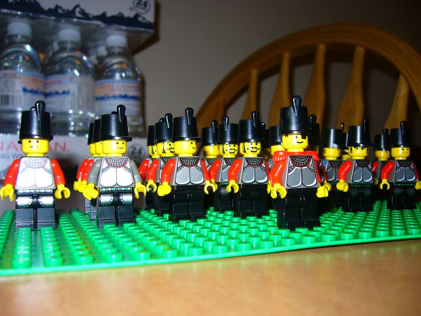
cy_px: 158
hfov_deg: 52.6
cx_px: 210
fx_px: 426
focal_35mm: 35
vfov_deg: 40.7
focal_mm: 5.8
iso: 64
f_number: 2.8
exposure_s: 1/60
-=-=-=-=-
JOB: Word for word, give the entries back in full; the pictures do not belong in the copy.

OUTPUT FOR THIS EXERCISE:
cy_px: 158
hfov_deg: 52.6
cx_px: 210
fx_px: 426
focal_35mm: 35
vfov_deg: 40.7
focal_mm: 5.8
iso: 64
f_number: 2.8
exposure_s: 1/60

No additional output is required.